Rosemary Gladstar, a petite Armenian-American woman in her fifties, a dynamo of positive thought and action, and herbalist extraordinaire, founded Traditionals Tea Company, the California School of Herbal Studies, Sage Mountain Herbal Retreat Center and Botanical Sanctuary, and United Plant Savers, which seeks to protect endangered plant species from overzealous wild-crafting herb harvesters. She compounds her own line of herbal remedies and writes prodigiously on herbs; a list of her publications appears in the revised Living On The Earth. She organizes a number of retreats, classes, conferences, and travel tours each year, maintains a huge number of friendships, always looks great and has a great-looking man somewhere in her comet-tail, and even managed to squeeze in raising a kid. She was in her twenties then. She wasn't pleased with the way the marriage with the boy's father was going, so she saddled up her horse, packed on a few things and her three-year-old son, and took off for the summer into the mountains, feeding both of them on whatever she could pick along the way.

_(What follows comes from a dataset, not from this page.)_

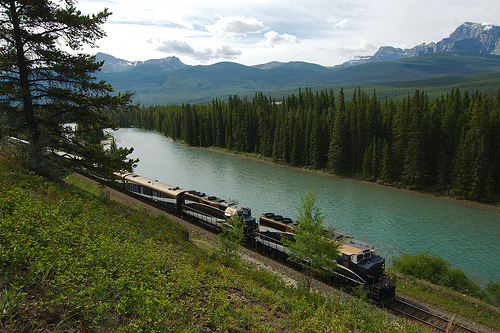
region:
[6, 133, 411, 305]
train running along a river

I taught at one of her women's herbal retreats in California, in 1983--a yoga class, and journal writing. When I revised Living On The Earth, Rosemary gallantly came to my aid, reading the herbal section as a technical advisor. I was thrilled to be offered a teaching post at the New England Women's Herbal Conference, which coincided with the New England portion of my book tour. I was looking forward to seeing Rosemary again after seventeen years, and I had been hoping to meet Juliette de Bairacli-Levy ever since Helen Nearing gave me Juliette's book Nature's Children when I met Helen on a TV show in 1971.

Juliette, born of Turkish-Jewish jewel importers in England and educated as a vetrinarian, spent her adult life living primitively among the gypsies, Berbers, and other tribes with knowledge about plants and animals beyond what she learned in an academic setting. She writes charming accounts of her exploits, as well as novels and poetry. She is a life artist--one whose crowning artwork is the collection of choices she made of how and where to spend her days. She still travels widely and lives close to the earth, usually without electricity. I think she is close to ninety years of age.

So, with a great deal of excitement, I made my way from Packer Corners Farm in Guilford, Vermont, to the Boston University Sargent Camp, just north of Peterborough, New Hampshire, where the 13th New England Women's Herbal Conference would unfold.

I head out Weatherhead Hollow Road into Guilford

The town of Brattleboro viewed from the river.

Highway 9 becomes Highway 101 in New Hampshire. A pond on the way to Peterborough.

Peterborough, clearly a town with an active historic commission

Boston University Sargent Camp centers around an well-mowed meadow.

Cabins each contain four bunkbeds, two heated bathrooms, two heated sitting rooms.
Outside, deer, bear, racoon, birds, forest, and a wide lake.